The Core of FSE-CMA Behavior Theory

by C.R. Johnson, Jr., P. Schniter, I. Fijalkow, L. Tong, J.D. Behm, M.G. Larimore, D.R. Brown, R.A. Casas, T.J. Endres, S. Lambotharan, H.H. Zeng, A. Tounzi, J.R. Treichler, and M. Green

Abstract

This chapter presents the basics of the current theory regarding the behavior of blind fractionally-spaced equalizers (FSE) adapted via the constant modulus algorithm (CMA). The constant modulus algorithm, which was developed in the late 1970s and disclosed in the early 1980s, performs a stochastic gradient descent of a cost function that penalizes the dispersion of the equalizer output from a constant value.

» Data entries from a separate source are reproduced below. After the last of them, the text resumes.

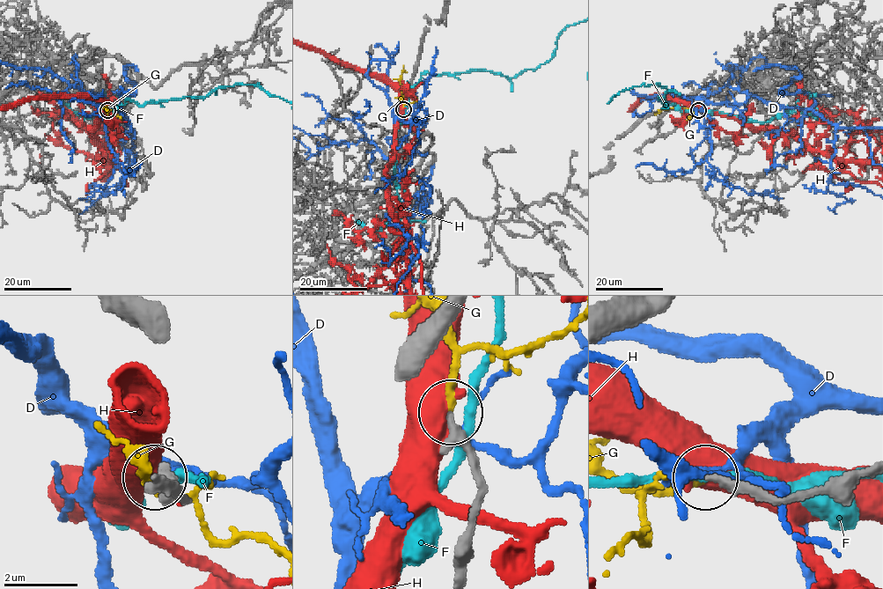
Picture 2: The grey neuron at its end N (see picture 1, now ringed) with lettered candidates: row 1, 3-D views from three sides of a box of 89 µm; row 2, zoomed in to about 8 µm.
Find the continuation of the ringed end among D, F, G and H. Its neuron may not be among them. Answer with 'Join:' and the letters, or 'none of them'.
Join: G

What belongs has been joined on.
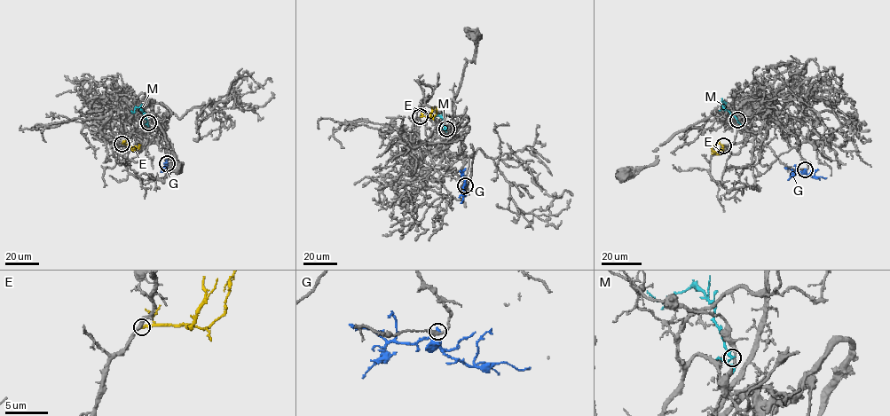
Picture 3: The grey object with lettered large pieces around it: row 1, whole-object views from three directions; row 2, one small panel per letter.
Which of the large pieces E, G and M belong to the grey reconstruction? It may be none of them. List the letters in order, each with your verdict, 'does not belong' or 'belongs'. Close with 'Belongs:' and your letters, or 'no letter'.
E: belongs
G: does not belong
M: does not belong
Belongs: E

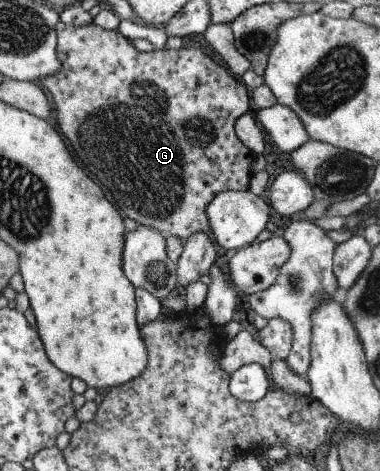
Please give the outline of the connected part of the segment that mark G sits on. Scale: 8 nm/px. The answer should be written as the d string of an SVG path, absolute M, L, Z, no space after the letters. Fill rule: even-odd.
M58 21L55 28L56 35L56 58L60 62L60 72L52 74L52 76L42 76L40 83L48 94L52 96L54 108L56 110L56 122L58 128L64 134L64 138L68 138L70 146L72 146L72 156L84 156L84 158L76 158L78 166L92 176L102 190L106 190L106 196L110 194L110 200L118 200L118 204L112 204L120 214L124 214L126 218L134 220L136 224L153 228L161 234L176 236L178 240L186 242L188 236L198 234L198 232L209 232L208 220L206 220L206 206L222 191L244 191L248 189L250 182L250 164L254 162L256 154L249 148L246 148L234 134L234 122L242 114L249 112L250 98L246 94L246 87L238 80L228 74L222 66L219 66L200 50L200 48L182 47L179 50L162 49L147 52L138 52L132 47L129 39L124 37L117 30L106 30L94 25L93 23L86 26L76 27L64 24Z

This cost function leads to a blind algorithm because evaluation at the receiver of the constant modulus cost does not rely on access to a replica of the transmitted source, as in a scenario with training. The capability for blind start-up makes certain communication systems feasible in circumstances that do not admit training. The theory-enabling feature of fractionally-spaced realization of a linear equalizer is the potential for perfect equalization in the absence of channel noise given a finite impulse response equalizer of time span matching that of the finite impulse response channel. The conditions for perfect equalizability coupled with some mild conditions on the source can be used to establish convergence to perfect performance with FSE parameter adaptation by CMA from any equalizer parameter initialization. The FSE-CMA behavior theory presented here merges the taxonomy of the behavior theory of trained adaptive equalization and recent robustness analysis of FSE-CMA with violation of the conditions leading to perfect equalization and global asymptotic optimality of FSE-CMA.